A lot of data was collected and a range of existing performance monitoring reports are provided to the Board. However, each year different indicators are reported on in different formats with a lack of comparable indicators reviewed over time. This means that the Board did not place itself in a position to identify and address ongoing issues and tended to respond reactively to concerns.
Tourism WA cannot demonstrate that it is using sponsorship dollars in the best way or show the overall impact of funding decisions. Tourism WA have delivered many activities, which have had a positive effect. What is critical to overall success is early recognition of those areas and projects which are not performing well. Rapid responses to cease underperforming initiatives and redirecting funding may improve overall effectiveness. Some events have been sponsored for almost 20 years without significant review.
The overall process for event sponsorship and management was appropriate. Because the Board approved events one at a time, and evaluation information was not consistently presented and not always viewed by the Board, it was hard for them to have an overall view of the effectiveness of the events program.
There has been no formal assessment of whether the current arrangements for delivering tourism outcomes is most suited to the current competitive environment. The governing legislation was last reviewed in 1994. This was not an overarching review of the overall effectiveness of the Commission. Given the dynamic and often commercial nature of tourism operations, a review prior to the next strategy would identify whether the existing model ensures Tourism WA is well placed to compete with other tourism bodies.
The 2020 strategy did not clearly articulate the role of, or targets agreed to by, the partnering agencies (See Attachment A for further description of partner agencies). This has contributed to key initiatives being delayed or not delivered, for example:
- Business and regional travel: Performance against these pillars of the strategy was to be achieved by funding others and Tourism WA saw itself as just an advocate for achieving these outcomes. Unless Tourism WA works closely with these partners to achieve the outcomes it increases the risk of under-achieving against 2 of the strategic pillars.

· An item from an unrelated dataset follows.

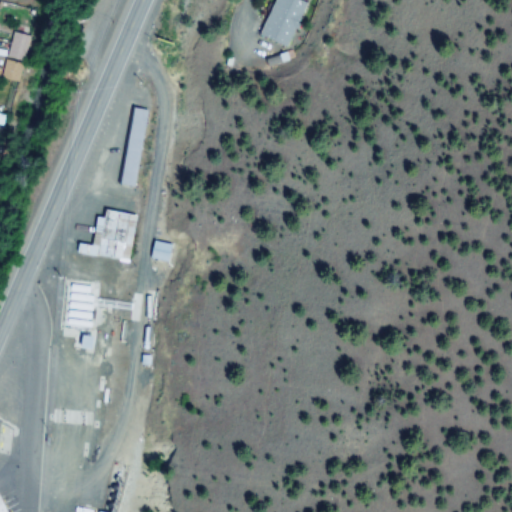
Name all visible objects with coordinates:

- Industry readiness: While the workforce has been increasing in size, there are concerns that the capability of the tourism workforce is unlikely to be at a level that will support achievement of strategy outcomes. Tourism WA does not currently collaborate with industry extensively to help address this other than to fund the Tourism Council of WA. Not having a focus on building workforce capacity could critically undermine achievement of the final phase of the strategy, as poor visitor experiences could lead to reduced repeat visits and length of stay.
- Aboriginal tourism: Tourism WA delivered a range of activities to improve Aboriginal tourism experiences. Demand has been increasing to almost three-quarters of all visitors wanting an Aboriginal tourism experience, but most visitors are still not accessing them. More effective engagement with industry still needs to take place for more visitors to start experiencing Aboriginal tourism experiences. Tourism WA is taking steps to better understand how existing Aboriginal tourism products can adapt for new markets to address these concerns.
- Red tape reduction: Partners reflected that it was difficult for tourism businesses to work with government agencies to grow and deliver new products. Tourism WA did not demonstrate a strong focus on working with other government agencies to reduce red tape for tourism businesses.